*** Begin section ***

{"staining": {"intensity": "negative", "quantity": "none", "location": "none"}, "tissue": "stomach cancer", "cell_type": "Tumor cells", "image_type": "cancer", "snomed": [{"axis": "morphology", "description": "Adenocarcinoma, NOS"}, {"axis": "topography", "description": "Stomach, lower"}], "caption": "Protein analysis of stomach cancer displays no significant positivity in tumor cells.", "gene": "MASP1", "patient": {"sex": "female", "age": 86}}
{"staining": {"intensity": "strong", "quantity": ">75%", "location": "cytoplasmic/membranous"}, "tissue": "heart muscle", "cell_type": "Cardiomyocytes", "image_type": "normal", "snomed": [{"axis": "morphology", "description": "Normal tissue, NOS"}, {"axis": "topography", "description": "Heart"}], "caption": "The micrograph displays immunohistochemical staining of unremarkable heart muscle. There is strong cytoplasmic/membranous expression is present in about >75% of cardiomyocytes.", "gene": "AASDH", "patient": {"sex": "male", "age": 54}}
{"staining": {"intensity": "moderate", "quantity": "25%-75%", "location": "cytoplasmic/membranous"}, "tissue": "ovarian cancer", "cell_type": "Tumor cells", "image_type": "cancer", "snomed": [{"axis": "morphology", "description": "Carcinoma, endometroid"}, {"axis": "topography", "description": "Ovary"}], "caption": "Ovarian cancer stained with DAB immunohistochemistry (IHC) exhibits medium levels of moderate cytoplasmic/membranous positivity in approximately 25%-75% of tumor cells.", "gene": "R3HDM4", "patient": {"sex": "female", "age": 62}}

*** End section ***

An exact copy of the entire material is required.

### Exercise answer
{"staining": {"intensity": "negative", "quantity": "none", "location": "none"}, "tissue": "stomach cancer", "cell_type": "Tumor cells", "image_type": "cancer", "snomed": [{"axis": "morphology", "description": "Adenocarcinoma, NOS"}, {"axis": "topography", "description": "Stomach, lower"}], "caption": "Protein analysis of stomach cancer displays no significant positivity in tumor cells.", "gene": "MASP1", "patient": {"sex": "female", "age": 86}}
{"staining": {"intensity": "strong", "quantity": ">75%", "location": "cytoplasmic/membranous"}, "tissue": "heart muscle", "cell_type": "Cardiomyocytes", "image_type": "normal", "snomed": [{"axis": "morphology", "description": "Normal tissue, NOS"}, {"axis": "topography", "description": "Heart"}], "caption": "The micrograph displays immunohistochemical staining of unremarkable heart muscle. There is strong cytoplasmic/membranous expression is present in about >75% of cardiomyocytes.", "gene": "AASDH", "patient": {"sex": "male", "age": 54}}
{"staining": {"intensity": "moderate", "quantity": "25%-75%", "location": "cytoplasmic/membranous"}, "tissue": "ovarian cancer", "cell_type": "Tumor cells", "image_type": "cancer", "snomed": [{"axis": "morphology", "description": "Carcinoma, endometroid"}, {"axis": "topography", "description": "Ovary"}], "caption": "Ovarian cancer stained with DAB immunohistochemistry (IHC) exhibits medium levels of moderate cytoplasmic/membranous positivity in approximately 25%-75% of tumor cells.", "gene": "R3HDM4", "patient": {"sex": "female", "age": 62}}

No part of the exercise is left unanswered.